[Structured pose outputs]
========================================

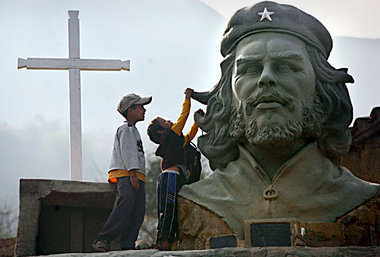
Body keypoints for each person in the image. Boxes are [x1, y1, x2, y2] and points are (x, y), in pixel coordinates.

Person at [177, 1, 379, 247]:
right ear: (228, 93)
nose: (266, 79)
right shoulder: (193, 203)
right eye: (250, 69)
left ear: (321, 87)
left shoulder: (365, 202)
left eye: (286, 66)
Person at [92, 93, 152, 252]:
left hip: (137, 175)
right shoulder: (125, 129)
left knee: (138, 211)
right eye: (140, 107)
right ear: (130, 110)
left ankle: (128, 244)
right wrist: (132, 173)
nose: (144, 110)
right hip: (126, 174)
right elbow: (128, 151)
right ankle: (103, 238)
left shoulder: (134, 130)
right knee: (127, 202)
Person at [147, 88, 201, 250]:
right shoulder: (172, 135)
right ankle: (164, 240)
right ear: (161, 131)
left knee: (169, 209)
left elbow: (189, 137)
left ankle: (169, 240)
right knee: (169, 209)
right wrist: (187, 99)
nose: (169, 121)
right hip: (170, 178)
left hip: (170, 179)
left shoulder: (174, 140)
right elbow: (183, 116)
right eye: (165, 122)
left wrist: (197, 122)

========================================

- **Aim of the task**
The output must match the records word for word, except that no pictures appear.

- **Task result**
Body keypoints for each person in the image. Boxes are [x1, y1, x2, y2] and points are (x, y), in pixel coordinates.

Person at [177, 1, 379, 247]:
right ear: (228, 93)
nose: (266, 79)
right shoulder: (193, 203)
right eye: (250, 69)
left ear: (321, 87)
left shoulder: (365, 202)
left eye: (286, 66)
Person at [92, 93, 152, 252]:
left hip: (137, 175)
right shoulder: (125, 129)
left knee: (138, 211)
right eye: (140, 107)
right ear: (130, 110)
left ankle: (128, 244)
right wrist: (132, 173)
nose: (144, 110)
right hip: (126, 174)
right elbow: (128, 151)
right ankle: (103, 238)
left shoulder: (134, 130)
right knee: (127, 202)
Person at [147, 88, 201, 250]:
right shoulder: (172, 135)
right ankle: (164, 240)
right ear: (161, 131)
left knee: (169, 209)
left elbow: (189, 137)
left ankle: (169, 240)
right knee: (169, 209)
right wrist: (187, 99)
nose: (169, 121)
right hip: (170, 178)
left hip: (170, 179)
left shoulder: (174, 140)
right elbow: (183, 116)
right eye: (165, 122)
left wrist: (197, 122)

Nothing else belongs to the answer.